[PROBLEM] Reproduce the following data exactly, minus any images.

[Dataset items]
>>>>>
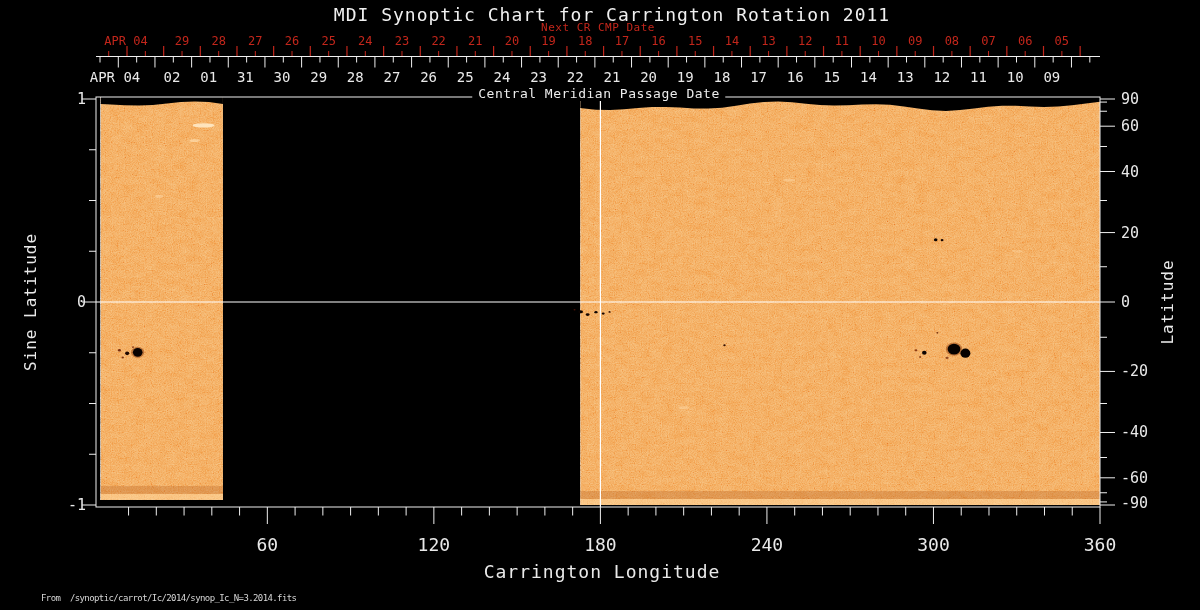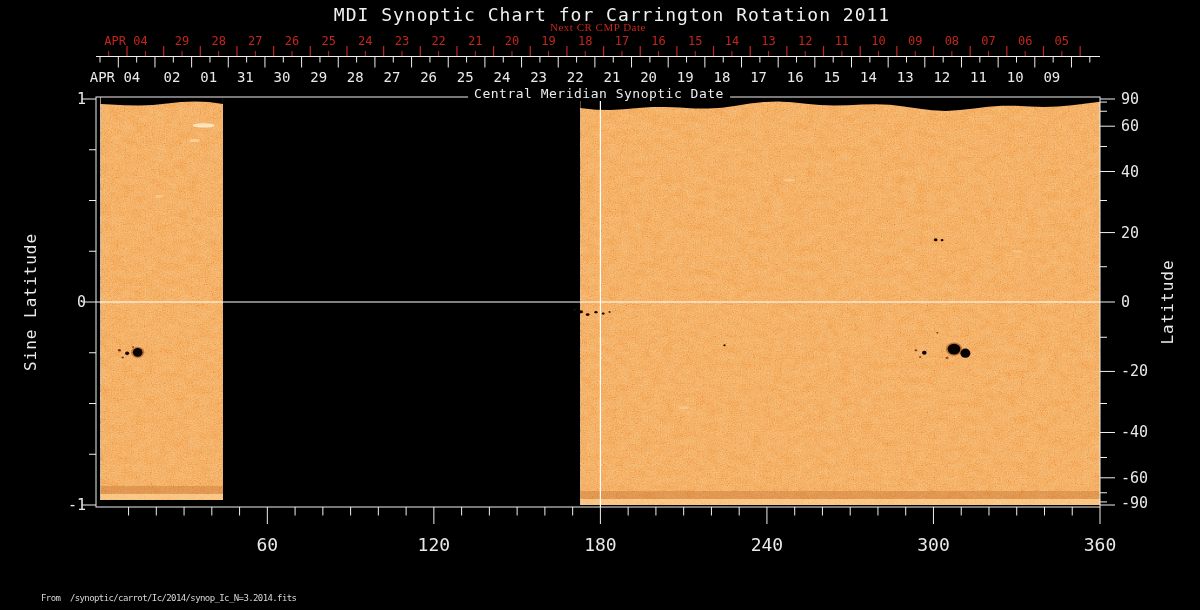--- a/index.html
+++ b/index.html
@@ -10,7 +10,7 @@
   #chart-svg{position:absolute;left:0;top:0;z-index:1;}
   .lbl{position:absolute;white-space:pre;z-index:2;}
   #chart-title{left:612px;top:4px;transform:translateX(-50%);font-size:18px;letter-spacing:1px;color:#f0f0f0;}
-  #nextcr-title{left:598px;top:21px;transform:translateX(-50%);font-size:11px;letter-spacing:0.5px;color:#c3261b;font-family:Liberation Serif, serif;}
+  #nextcr-title{left:598px;top:21px;transform:translateX(-50%);font-size:11px;letter-spacing:0.5px;color:#c3261b;}
   #cmp-title{left:599px;top:86px;transform:translateX(-50%);font-size:13px;letter-spacing:0.5px;color:#ececec;background:#000;padding:0 6px;z-index:3;}
   #sinlat-title{left:30px;top:302px;transform:translate(-50%,-50%) rotate(-90deg);font-size:16px;letter-spacing:1px;}
   #lat-title{left:1167px;top:302px;transform:translate(-50%,-50%) rotate(-90deg);font-size:16px;letter-spacing:1px;}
<<<<<
[EXERCISE ANSWER]
--- a/index.html
+++ b/index.html
@@ -10,7 +10,7 @@
   #chart-svg{position:absolute;left:0;top:0;z-index:1;}
   .lbl{position:absolute;white-space:pre;z-index:2;}
   #chart-title{left:612px;top:4px;transform:translateX(-50%);font-size:18px;letter-spacing:1px;color:#f0f0f0;}
-  #nextcr-title{left:598px;top:21px;transform:translateX(-50%);font-size:11px;letter-spacing:0.5px;color:#c3261b;font-family:Liberation Serif, serif;}
+  #nextcr-title{left:598px;top:21px;transform:translateX(-50%);font-size:11px;letter-spacing:0.5px;color:#c3261b;}
   #cmp-title{left:599px;top:86px;transform:translateX(-50%);font-size:13px;letter-spacing:0.5px;color:#ececec;background:#000;padding:0 6px;z-index:3;}
   #sinlat-title{left:30px;top:302px;transform:translate(-50%,-50%) rotate(-90deg);font-size:16px;letter-spacing:1px;}
   #lat-title{left:1167px;top:302px;transform:translate(-50%,-50%) rotate(-90deg);font-size:16px;letter-spacing:1px;}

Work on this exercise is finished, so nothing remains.